• JOB ITEM
Search the material for the word "sách" and copy each line that holds it.

• RECORDED DATA
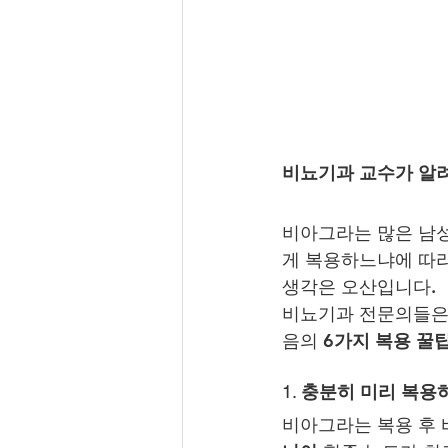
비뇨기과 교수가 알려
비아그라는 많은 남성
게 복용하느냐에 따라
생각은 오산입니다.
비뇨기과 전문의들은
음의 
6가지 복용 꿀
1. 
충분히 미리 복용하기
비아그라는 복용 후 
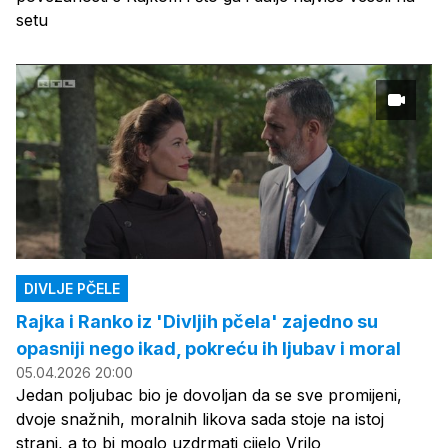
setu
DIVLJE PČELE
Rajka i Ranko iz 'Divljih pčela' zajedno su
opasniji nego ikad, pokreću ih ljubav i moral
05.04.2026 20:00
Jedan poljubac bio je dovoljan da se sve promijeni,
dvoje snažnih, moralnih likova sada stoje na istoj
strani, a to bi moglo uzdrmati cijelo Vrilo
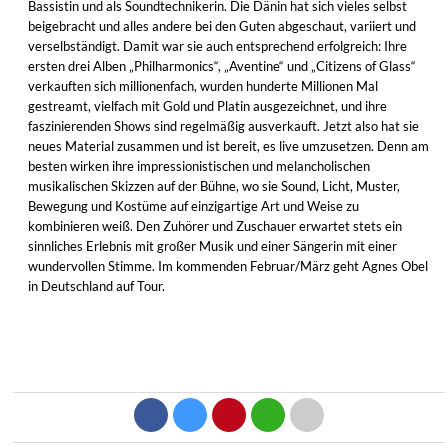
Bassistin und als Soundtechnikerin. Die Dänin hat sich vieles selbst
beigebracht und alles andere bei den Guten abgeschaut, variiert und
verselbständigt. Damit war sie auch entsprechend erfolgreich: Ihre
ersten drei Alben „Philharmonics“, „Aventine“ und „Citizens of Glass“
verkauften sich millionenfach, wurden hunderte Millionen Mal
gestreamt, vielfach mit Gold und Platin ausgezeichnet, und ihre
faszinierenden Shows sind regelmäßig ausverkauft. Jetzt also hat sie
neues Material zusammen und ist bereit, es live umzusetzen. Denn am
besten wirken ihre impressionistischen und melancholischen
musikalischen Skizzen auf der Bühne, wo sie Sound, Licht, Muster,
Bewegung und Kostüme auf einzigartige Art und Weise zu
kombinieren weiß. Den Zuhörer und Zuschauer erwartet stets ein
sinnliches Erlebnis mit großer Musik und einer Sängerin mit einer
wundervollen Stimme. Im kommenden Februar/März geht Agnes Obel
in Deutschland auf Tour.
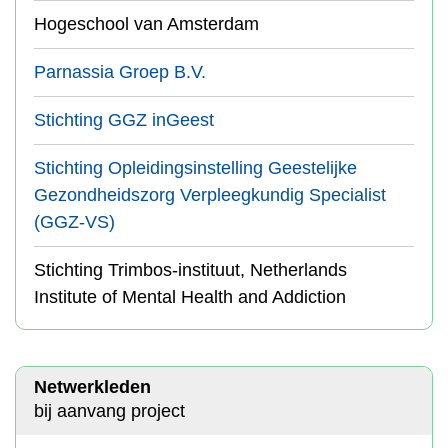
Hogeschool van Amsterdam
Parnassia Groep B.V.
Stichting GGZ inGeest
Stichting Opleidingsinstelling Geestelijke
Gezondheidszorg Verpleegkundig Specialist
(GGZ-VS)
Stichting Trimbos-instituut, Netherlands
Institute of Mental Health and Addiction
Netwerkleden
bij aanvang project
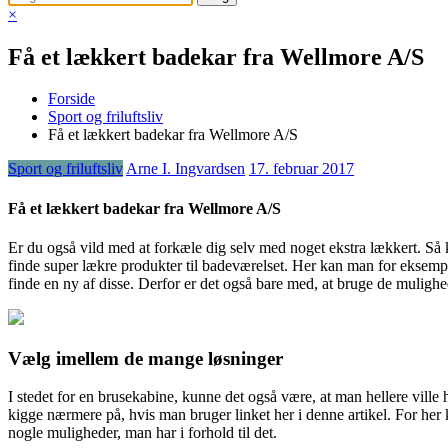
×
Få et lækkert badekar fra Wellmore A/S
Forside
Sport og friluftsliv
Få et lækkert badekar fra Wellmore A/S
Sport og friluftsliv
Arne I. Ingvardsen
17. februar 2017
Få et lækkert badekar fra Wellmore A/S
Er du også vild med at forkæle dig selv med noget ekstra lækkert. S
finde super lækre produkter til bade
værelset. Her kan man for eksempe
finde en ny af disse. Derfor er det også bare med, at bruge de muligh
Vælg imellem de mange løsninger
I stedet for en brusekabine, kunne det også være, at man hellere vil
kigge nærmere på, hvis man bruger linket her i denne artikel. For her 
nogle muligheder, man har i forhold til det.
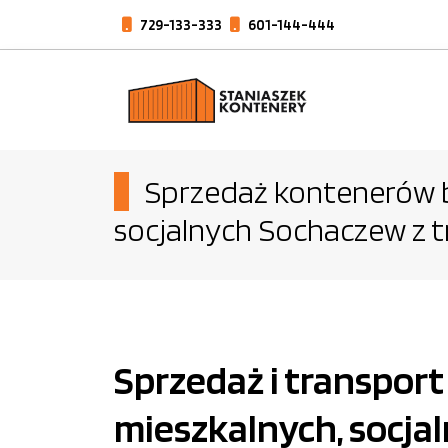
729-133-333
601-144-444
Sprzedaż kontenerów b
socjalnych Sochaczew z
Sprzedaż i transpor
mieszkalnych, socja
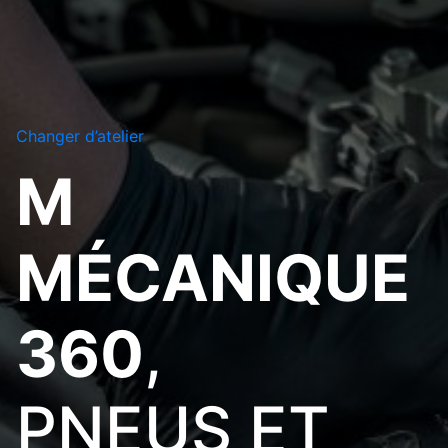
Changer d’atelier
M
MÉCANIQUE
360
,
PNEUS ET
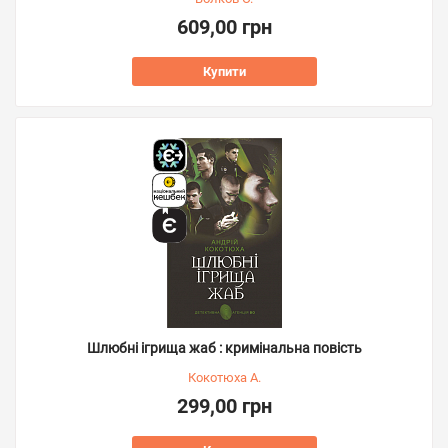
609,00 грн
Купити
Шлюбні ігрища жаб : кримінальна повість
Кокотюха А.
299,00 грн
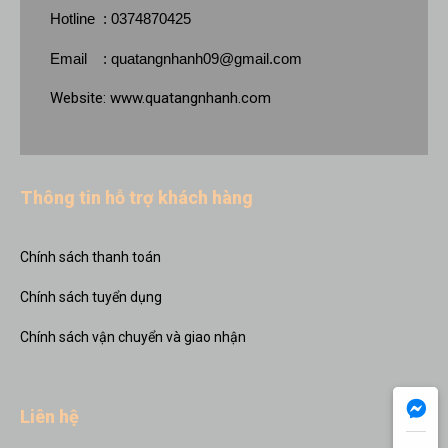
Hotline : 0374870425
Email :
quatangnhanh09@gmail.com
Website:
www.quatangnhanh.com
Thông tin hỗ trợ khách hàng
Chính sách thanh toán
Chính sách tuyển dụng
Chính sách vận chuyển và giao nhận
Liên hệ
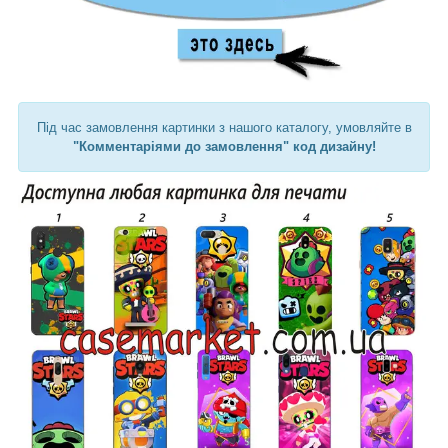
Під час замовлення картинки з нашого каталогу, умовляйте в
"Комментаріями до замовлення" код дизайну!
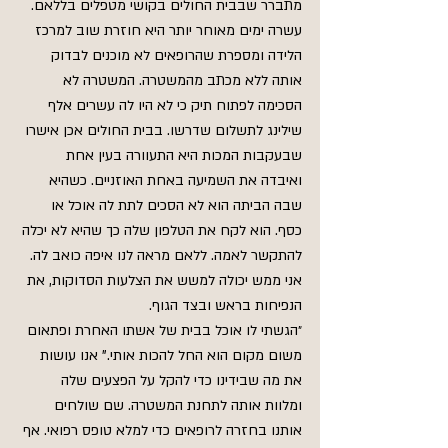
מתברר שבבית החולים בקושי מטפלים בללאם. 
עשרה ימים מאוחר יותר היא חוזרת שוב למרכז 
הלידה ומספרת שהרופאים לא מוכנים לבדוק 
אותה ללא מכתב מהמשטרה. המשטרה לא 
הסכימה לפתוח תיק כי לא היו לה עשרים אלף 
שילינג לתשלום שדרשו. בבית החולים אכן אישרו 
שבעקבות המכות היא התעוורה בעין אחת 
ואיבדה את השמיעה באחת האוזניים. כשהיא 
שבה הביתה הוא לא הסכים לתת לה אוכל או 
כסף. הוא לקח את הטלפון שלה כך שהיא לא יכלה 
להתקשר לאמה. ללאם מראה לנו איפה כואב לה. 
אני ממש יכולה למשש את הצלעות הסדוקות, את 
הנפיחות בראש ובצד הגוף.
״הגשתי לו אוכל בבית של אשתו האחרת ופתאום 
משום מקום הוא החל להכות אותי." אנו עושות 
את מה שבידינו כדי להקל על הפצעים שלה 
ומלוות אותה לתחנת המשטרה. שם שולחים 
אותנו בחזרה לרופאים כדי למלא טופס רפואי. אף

• EXPECTED ANSWER
Chính sách thanh toán
Chính sách tuyển dụng
Chính sách vận chuyển và giao nhận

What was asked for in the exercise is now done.